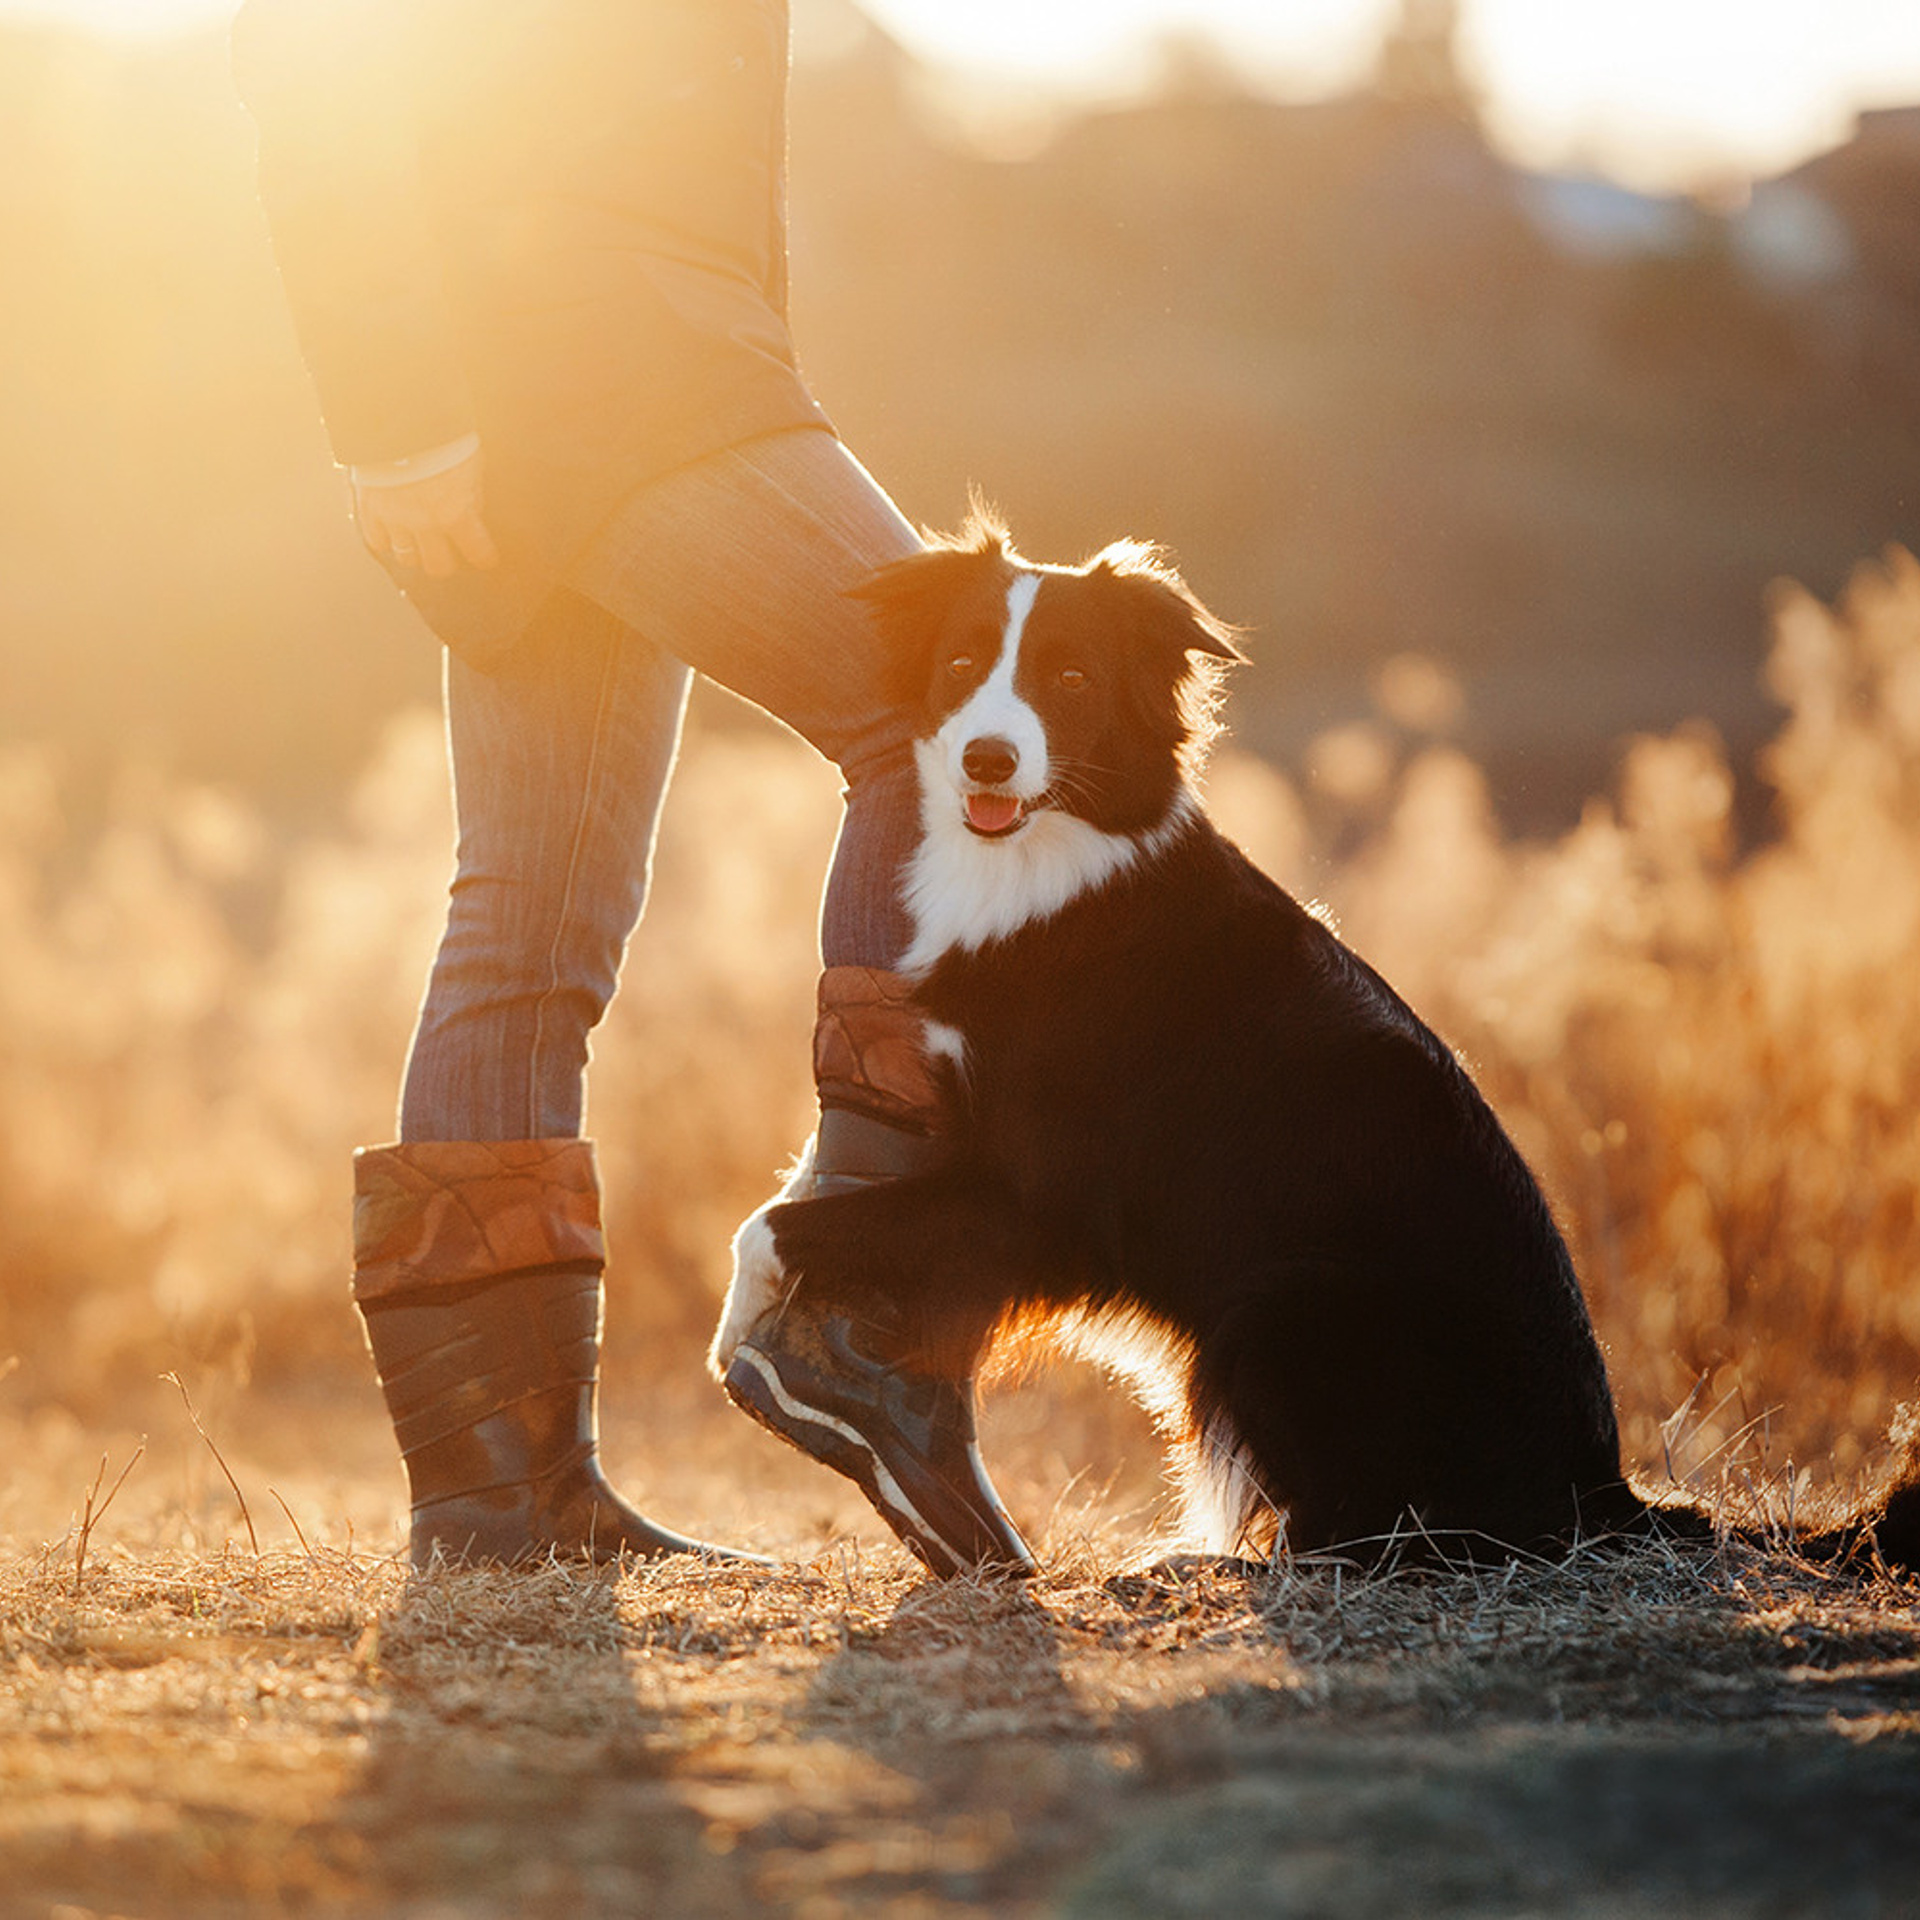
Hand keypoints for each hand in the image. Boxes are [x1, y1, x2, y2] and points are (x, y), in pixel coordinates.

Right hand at [354, 448, 499, 577]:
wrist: (394, 417)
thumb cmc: (438, 435)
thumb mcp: (470, 462)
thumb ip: (471, 492)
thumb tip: (473, 511)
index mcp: (455, 512)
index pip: (477, 550)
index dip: (483, 557)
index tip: (485, 559)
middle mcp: (426, 523)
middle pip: (438, 566)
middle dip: (445, 562)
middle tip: (447, 554)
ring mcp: (395, 519)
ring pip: (406, 558)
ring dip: (414, 553)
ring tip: (417, 544)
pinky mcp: (370, 510)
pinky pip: (376, 541)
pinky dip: (385, 540)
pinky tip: (391, 534)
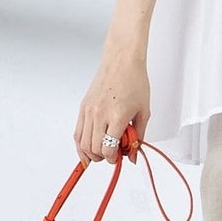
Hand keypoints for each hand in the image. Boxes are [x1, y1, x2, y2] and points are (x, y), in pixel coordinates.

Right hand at [74, 49, 149, 166]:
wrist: (121, 62)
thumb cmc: (134, 82)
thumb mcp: (144, 111)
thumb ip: (138, 136)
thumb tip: (133, 154)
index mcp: (117, 116)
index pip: (109, 148)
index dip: (113, 159)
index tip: (118, 157)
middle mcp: (100, 114)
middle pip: (94, 149)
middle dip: (103, 157)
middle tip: (112, 155)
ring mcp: (89, 111)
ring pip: (82, 143)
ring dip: (91, 153)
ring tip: (100, 153)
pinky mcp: (83, 107)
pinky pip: (77, 132)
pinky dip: (81, 144)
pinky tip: (86, 149)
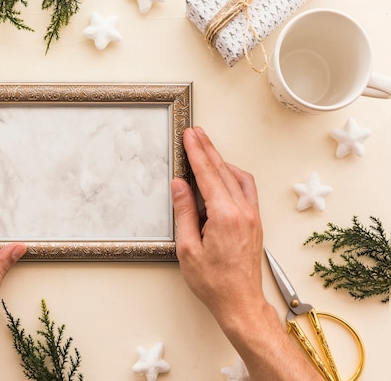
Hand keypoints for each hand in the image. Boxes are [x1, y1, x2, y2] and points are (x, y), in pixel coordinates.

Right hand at [171, 126, 264, 321]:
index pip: (208, 174)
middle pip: (223, 170)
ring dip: (221, 160)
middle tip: (196, 133)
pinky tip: (224, 174)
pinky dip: (233, 175)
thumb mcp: (188, 248)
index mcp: (226, 216)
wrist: (240, 302)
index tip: (189, 136)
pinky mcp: (255, 222)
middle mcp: (243, 212)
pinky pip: (246, 189)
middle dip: (208, 149)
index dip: (197, 153)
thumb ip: (184, 212)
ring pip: (238, 177)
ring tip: (207, 149)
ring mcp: (252, 216)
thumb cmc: (214, 282)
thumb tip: (180, 186)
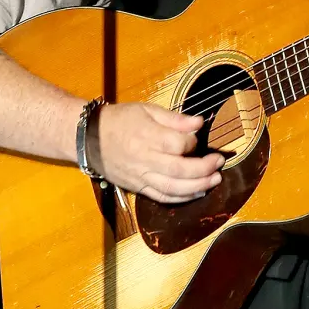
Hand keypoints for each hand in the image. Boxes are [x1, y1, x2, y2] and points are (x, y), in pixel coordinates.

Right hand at [92, 102, 222, 203]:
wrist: (89, 138)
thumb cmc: (121, 120)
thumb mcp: (147, 110)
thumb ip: (174, 118)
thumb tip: (199, 123)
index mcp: (146, 136)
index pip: (177, 144)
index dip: (193, 142)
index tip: (197, 136)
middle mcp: (144, 159)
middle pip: (179, 170)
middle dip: (204, 169)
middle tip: (219, 163)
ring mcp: (140, 177)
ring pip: (172, 189)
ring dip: (198, 187)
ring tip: (215, 180)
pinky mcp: (138, 188)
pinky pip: (162, 197)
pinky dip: (182, 198)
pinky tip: (197, 193)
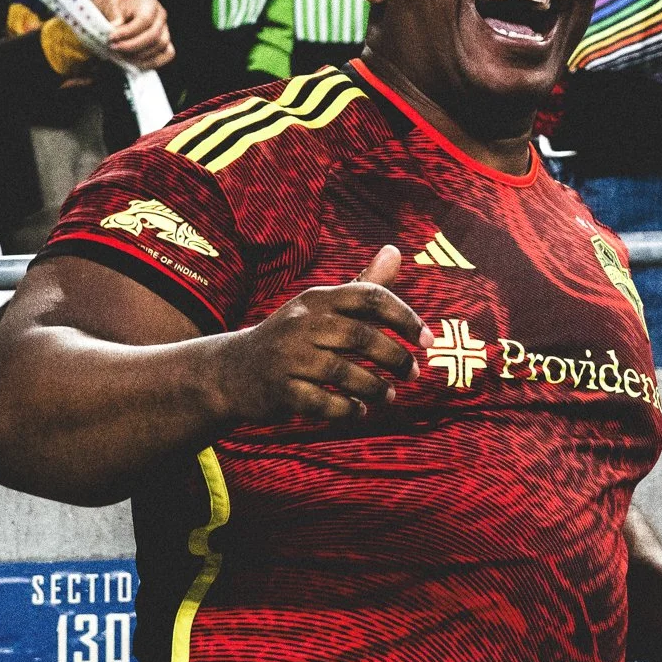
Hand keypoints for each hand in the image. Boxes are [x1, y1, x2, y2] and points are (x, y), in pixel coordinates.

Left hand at [92, 0, 172, 69]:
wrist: (122, 6)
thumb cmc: (116, 4)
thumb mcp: (110, 2)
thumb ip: (113, 14)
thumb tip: (114, 28)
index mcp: (149, 3)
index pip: (144, 20)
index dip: (128, 32)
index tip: (111, 38)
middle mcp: (160, 16)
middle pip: (154, 36)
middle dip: (132, 46)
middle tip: (114, 48)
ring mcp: (165, 30)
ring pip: (161, 46)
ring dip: (139, 55)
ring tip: (120, 55)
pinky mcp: (165, 42)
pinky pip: (168, 54)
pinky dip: (152, 62)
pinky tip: (134, 63)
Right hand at [210, 245, 420, 424]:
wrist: (233, 371)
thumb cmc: (293, 337)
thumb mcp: (322, 306)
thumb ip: (362, 284)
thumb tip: (396, 251)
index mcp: (318, 300)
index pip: (370, 297)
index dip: (405, 318)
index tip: (428, 341)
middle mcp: (302, 323)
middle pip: (361, 337)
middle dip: (395, 358)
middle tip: (412, 373)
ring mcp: (288, 357)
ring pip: (343, 373)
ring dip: (375, 387)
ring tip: (389, 395)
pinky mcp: (280, 390)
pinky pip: (322, 402)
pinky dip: (347, 409)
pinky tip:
--- --- ---
_WORK REQUIRED_
If a record contains a picture, leave the picture out and retype everything else exactly.

_ANSWER TO THE EXERCISE_
Hand keypoints for each hand in the image. Boxes are [x1, y1, x2, y2] and points are (x, y), in pixel coordinates.

Right hand at [354, 448, 499, 577]:
wrist: (394, 417)
thumb cmc: (438, 435)
thumb mcp: (470, 462)
thumb ip: (471, 492)
thumb tip: (473, 511)
index mcp: (455, 512)
index pip: (477, 550)
index dip: (483, 557)
index tip: (485, 559)
middle mcp: (426, 523)
middle pip: (438, 566)
middle dip: (445, 562)
middle tip: (447, 554)
ring mcp: (395, 519)
ring pip: (406, 558)
ring dip: (414, 553)
ring tip: (417, 544)
pinky mcp: (370, 510)
pinky pip: (376, 541)
pinky dip: (385, 540)
pinky tip: (391, 534)
Hand keypoints for each hand in the image. Boxes are [x1, y1, x2, y2] and points are (x, y), in pixel coordinates.

Right hand at [74, 49, 149, 166]:
wrist: (121, 62)
thumb cmc: (134, 82)
thumb mcp: (144, 111)
thumb ip: (138, 136)
thumb tip: (133, 154)
index mcp: (117, 116)
index pip: (109, 148)
index dip: (113, 159)
index tip: (118, 157)
middle mcp: (100, 114)
middle pip: (94, 149)
middle dip: (103, 157)
middle tip: (112, 155)
ring mcp: (89, 111)
ring pip: (82, 143)
ring dip: (91, 153)
ring tip: (100, 153)
pinky mcp: (83, 107)
pinky pip: (77, 132)
pinky dip: (81, 144)
pinky tip: (86, 149)
Hand keypoints for each hand in the image. Boxes are [x1, y1, x2, y2] and points are (x, y), in pixel coordinates.

Right hand at [171, 126, 264, 321]:
index pip: (208, 174)
middle pip: (223, 170)
ring dip: (221, 160)
middle tip: (196, 133)
pinky tip: (224, 174)
pinky dip: (233, 175)
thumb mcp: (188, 248)
index mcp: (226, 216)
wrist: (240, 302)
index tip: (189, 136)
pinky mcp: (255, 222)
middle mcp: (243, 212)
pinky pip: (246, 189)
middle dip: (208, 149)
index dip: (197, 153)
thumb ip: (184, 212)
ring pip: (238, 177)
ring tip: (207, 149)
ring mcp: (252, 216)
thumb cmc: (214, 282)
thumb tip: (180, 186)
Hand keypoints for each hand in the image. Boxes are [x1, y1, x2, y2] and points are (x, y), in pixel coordinates.

Right hand at [92, 102, 222, 203]:
wrist: (89, 138)
thumb cmc: (121, 120)
thumb mcp: (147, 110)
thumb ip: (174, 118)
thumb tip: (199, 123)
index mcp: (146, 136)
index pip: (177, 144)
index dip: (193, 142)
index tip: (197, 136)
middle mcp: (144, 159)
middle pip: (179, 170)
middle dip: (204, 169)
middle tip: (219, 163)
ring mcp: (140, 177)
ring pip: (172, 189)
ring dip: (198, 187)
ring tip: (215, 180)
pinky mcp: (138, 188)
pinky pip: (162, 197)
pinky dip: (182, 198)
pinky tip: (197, 193)
Hand keypoints for each hand in the image. Boxes are [x1, y1, x2, y2] and points are (x, y), in pixel coordinates.

Left hand at [92, 0, 172, 69]:
wrist: (122, 6)
thumb cmc: (116, 4)
thumb mcp: (110, 2)
thumb ip: (113, 14)
thumb tip: (114, 28)
index mcp: (149, 3)
index pip: (144, 20)
index dip: (128, 32)
index tip: (111, 38)
middle mcp: (160, 16)
middle pip: (154, 36)
middle dip: (132, 46)
middle tip: (114, 48)
ring mcp: (165, 30)
ring pip: (161, 46)
ring dip: (139, 55)
ring tip: (120, 55)
pinky mcp: (165, 42)
pinky pip: (168, 54)
pinky dip: (152, 62)
pinky tip: (134, 63)
Right hand at [210, 245, 420, 424]:
wrist: (233, 371)
thumb cmc: (293, 337)
thumb mcp: (322, 306)
thumb ip: (362, 284)
thumb tip: (396, 251)
index mcp: (318, 300)
index pip: (370, 297)
index dip: (405, 318)
index tip: (428, 341)
middle mcp: (302, 323)
middle pip: (361, 337)
middle dip: (395, 358)
middle tip: (412, 373)
ring mcp: (288, 357)
ring pip: (343, 373)
ring dip: (375, 387)
ring tip: (389, 395)
pinky mcp: (280, 390)
pinky pip: (322, 402)
pinky dip: (347, 409)
pinky tip:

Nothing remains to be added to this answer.